**Work required**
Below are the records; count the lines in which "egység" occurs and report only that number.

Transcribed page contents
• • • • •
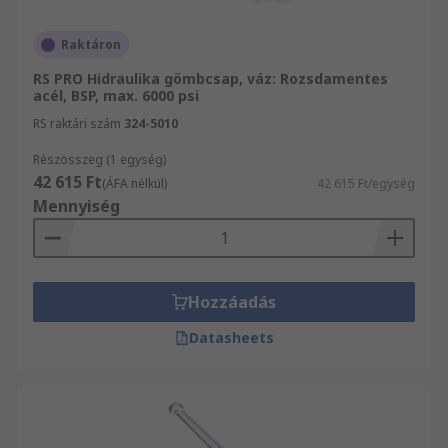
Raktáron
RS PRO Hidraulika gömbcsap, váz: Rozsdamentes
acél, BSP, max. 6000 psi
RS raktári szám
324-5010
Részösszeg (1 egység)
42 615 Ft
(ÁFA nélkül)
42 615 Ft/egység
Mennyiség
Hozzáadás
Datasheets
• • • • •
**Written response**
2